Obfuscation abounded. The media was one big smiley face through it all and the average mensch continued to be taken—in droves to the slaughter. The government had stopped reporting critical data on the money supply which skewed their reports. Respected institutions like Moody’s had changed their rating criteria for reporting the quality of stocks to make the bad look better and suck in more suckers, but the indicators were there and economists such as Paul Krugman were not only ignored, they were vilified in the media.

So, it was no surprise that things really began to fall apart in the summer of ‘08. It was also no surprise when the Federal Reserve came begging to congress for a bailout to the tune of 7 trillion dollars the following September. It was a surprise, however, when the Bush administration—supposedly good Republican fiscal conservatives all—didn’t veto the Bailout Bill because it was such a bad idea. Even more surprising was that the architects of this debacle were not immediately replaced, but given the task—and free access to America’s treasury—of being the architects of the solution. But, if you look at who stands to profit from the fallout and re-set, it becomes glaringly apparent why they let it go through.

So the stage was set for disaster. Whoever took the presidency after this last set of crazies was going to inherit an economic debacle not seen since 1929.

Obama has moved top former Wall Street lobbyists and Wall Street investment Bank executives from the institutions that perpetrated the present economic fiasco, including the former Director of the Federal Reserve Bank of NYC into key policy and executive federal government positions. The new Treasury Secretary is the former head of Goldman Sachs, as was his predecessor. A few weeks ago, Obama decided to let Ben Bernanke continue as head of the Federal Reserve.

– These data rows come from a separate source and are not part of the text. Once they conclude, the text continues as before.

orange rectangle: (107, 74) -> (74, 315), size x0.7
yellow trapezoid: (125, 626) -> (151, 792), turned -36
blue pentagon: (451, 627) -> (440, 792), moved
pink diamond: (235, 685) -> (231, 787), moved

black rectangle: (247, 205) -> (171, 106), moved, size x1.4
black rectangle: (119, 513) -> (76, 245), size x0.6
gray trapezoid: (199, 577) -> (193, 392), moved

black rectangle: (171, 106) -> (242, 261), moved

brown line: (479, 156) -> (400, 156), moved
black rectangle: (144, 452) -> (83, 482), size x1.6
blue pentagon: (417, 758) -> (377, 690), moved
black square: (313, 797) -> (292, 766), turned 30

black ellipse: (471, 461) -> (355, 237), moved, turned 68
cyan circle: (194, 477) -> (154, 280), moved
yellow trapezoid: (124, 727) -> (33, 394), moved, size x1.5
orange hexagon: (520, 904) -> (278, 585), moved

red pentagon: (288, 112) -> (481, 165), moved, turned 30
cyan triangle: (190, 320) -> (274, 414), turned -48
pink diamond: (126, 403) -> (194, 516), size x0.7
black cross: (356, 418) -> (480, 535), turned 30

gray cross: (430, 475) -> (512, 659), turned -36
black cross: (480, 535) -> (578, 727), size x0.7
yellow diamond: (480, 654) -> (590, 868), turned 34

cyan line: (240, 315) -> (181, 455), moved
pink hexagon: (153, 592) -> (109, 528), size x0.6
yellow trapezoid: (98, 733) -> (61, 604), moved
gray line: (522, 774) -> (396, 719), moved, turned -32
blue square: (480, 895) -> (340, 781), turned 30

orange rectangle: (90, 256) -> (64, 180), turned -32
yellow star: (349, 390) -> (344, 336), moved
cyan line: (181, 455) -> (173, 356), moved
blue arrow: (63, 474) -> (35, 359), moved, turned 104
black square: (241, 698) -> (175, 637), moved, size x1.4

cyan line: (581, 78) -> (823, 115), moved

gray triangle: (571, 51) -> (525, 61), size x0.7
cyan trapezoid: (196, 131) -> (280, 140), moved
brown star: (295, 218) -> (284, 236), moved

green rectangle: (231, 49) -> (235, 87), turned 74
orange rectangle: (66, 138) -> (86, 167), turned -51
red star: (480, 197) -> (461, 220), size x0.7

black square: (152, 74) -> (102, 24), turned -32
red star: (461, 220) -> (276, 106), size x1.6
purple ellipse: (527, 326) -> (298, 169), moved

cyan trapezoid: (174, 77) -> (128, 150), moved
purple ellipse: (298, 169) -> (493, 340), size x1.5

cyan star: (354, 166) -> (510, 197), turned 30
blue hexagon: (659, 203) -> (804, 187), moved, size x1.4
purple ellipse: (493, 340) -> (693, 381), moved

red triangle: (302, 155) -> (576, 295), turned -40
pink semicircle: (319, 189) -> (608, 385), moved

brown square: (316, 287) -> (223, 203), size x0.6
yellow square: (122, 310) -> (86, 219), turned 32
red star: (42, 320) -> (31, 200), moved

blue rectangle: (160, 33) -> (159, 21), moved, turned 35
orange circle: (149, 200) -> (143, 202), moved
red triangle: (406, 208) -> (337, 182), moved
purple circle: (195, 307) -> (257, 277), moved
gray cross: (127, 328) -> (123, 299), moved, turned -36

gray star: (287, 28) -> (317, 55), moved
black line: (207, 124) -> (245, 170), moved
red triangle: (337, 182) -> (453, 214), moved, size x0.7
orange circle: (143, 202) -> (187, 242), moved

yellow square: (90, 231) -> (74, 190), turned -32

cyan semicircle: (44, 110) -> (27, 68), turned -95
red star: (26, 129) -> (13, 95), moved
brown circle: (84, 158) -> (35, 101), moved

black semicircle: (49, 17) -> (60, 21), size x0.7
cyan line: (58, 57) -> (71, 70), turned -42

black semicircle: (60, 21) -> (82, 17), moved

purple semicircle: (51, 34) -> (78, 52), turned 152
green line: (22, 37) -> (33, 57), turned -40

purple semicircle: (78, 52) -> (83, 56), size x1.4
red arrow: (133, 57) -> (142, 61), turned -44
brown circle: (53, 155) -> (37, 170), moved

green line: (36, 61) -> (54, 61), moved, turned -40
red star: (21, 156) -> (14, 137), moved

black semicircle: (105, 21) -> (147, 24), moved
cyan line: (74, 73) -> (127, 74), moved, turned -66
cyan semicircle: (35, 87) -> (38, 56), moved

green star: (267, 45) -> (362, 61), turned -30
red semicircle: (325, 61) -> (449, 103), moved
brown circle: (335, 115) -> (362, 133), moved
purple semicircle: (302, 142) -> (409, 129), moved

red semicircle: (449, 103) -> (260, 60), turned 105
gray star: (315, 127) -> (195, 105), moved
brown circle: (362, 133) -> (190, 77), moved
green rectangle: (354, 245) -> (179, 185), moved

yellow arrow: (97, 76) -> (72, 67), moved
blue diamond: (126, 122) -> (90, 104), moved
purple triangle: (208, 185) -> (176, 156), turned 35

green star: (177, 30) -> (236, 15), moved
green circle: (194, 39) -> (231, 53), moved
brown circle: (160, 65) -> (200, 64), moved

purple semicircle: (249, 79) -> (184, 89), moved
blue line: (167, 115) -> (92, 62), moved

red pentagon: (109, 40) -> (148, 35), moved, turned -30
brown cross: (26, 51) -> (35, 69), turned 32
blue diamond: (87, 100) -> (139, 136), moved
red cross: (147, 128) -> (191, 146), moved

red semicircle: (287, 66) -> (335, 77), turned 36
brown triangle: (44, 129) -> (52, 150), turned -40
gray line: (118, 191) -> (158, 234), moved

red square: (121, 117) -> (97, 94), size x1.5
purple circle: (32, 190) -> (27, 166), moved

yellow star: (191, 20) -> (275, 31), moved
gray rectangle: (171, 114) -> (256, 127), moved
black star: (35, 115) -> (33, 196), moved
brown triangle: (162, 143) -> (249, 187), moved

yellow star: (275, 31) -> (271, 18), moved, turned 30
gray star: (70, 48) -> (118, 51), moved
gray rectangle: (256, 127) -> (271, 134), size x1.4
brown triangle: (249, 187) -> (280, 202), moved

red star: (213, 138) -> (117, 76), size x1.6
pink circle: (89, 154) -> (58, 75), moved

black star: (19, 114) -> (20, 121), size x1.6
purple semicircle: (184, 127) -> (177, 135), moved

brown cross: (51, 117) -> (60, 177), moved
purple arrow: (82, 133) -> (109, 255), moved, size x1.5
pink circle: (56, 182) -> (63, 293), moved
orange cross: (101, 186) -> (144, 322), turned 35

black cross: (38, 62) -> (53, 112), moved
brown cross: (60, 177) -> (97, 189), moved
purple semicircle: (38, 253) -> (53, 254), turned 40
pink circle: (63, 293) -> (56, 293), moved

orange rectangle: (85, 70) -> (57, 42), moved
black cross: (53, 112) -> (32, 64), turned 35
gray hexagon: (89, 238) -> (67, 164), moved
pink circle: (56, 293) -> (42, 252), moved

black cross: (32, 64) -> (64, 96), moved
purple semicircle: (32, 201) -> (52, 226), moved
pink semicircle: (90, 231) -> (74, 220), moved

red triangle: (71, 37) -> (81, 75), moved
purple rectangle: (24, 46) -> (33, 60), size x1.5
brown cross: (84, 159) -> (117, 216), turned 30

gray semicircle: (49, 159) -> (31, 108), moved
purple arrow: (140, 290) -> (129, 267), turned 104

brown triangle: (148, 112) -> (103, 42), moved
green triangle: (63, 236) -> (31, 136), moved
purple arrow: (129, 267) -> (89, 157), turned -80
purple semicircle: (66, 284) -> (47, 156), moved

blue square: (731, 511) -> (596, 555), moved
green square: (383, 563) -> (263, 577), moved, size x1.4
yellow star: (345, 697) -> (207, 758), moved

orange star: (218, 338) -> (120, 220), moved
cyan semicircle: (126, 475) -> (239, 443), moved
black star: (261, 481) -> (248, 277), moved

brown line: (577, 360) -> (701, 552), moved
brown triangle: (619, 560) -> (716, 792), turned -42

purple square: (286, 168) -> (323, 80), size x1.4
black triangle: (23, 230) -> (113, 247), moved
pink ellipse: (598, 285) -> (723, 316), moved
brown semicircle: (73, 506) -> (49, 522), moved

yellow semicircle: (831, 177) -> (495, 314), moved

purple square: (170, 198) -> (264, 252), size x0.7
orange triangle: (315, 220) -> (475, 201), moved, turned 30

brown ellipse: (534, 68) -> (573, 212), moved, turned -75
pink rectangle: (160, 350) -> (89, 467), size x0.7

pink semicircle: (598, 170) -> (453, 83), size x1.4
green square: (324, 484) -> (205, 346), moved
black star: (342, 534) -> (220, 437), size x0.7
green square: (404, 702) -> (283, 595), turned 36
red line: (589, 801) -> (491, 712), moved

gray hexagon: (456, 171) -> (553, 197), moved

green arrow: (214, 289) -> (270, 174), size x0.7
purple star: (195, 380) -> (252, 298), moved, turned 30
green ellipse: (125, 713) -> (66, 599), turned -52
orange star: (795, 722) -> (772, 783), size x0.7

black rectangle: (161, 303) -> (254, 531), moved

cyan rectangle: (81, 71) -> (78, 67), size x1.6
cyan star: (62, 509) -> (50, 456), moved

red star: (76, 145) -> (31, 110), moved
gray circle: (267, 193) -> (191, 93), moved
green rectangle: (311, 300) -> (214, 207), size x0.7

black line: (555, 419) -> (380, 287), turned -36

The bailouts continue as they did under Bush, the wars continue as they did under Bush, the no-bid contracts that have been draining the war chest continue as they did under Bush. Renditions, although there are motions to have them stopped, have not been stopped. Obama has penned support for the unwarranted surveillance of American citizens under FISA and supports the continuation of the Patriot Act—just like Bush.

CyanoticWasp's avatar

@Espiritus_Corvus, I’m proud to award that the first of what should be many GAs. I have nothing to add here.

Mandomike's avatar

@CyanoticWasp ,I didn’t mean to sugguest that the Iraq was the right thing to do but 9–11 was the only reason he got the support he did.

CyanoticWasp's avatar

@Mandomike, okay, I’ll buy that. But considering how close the 2000 election was (never closer in our history, in other words), I fully expected (hoped for) total gridlock during his Presidency. The support he got was proof of what I’ve always said: When the Executive and Congress and both parties in Congress are in agreement, then we’re in big trouble. (And we were in big trouble because of their agreement, not because of 9/11, awful as that was.)

Mandomike's avatar

@CyanoticWasp Kind of like right now!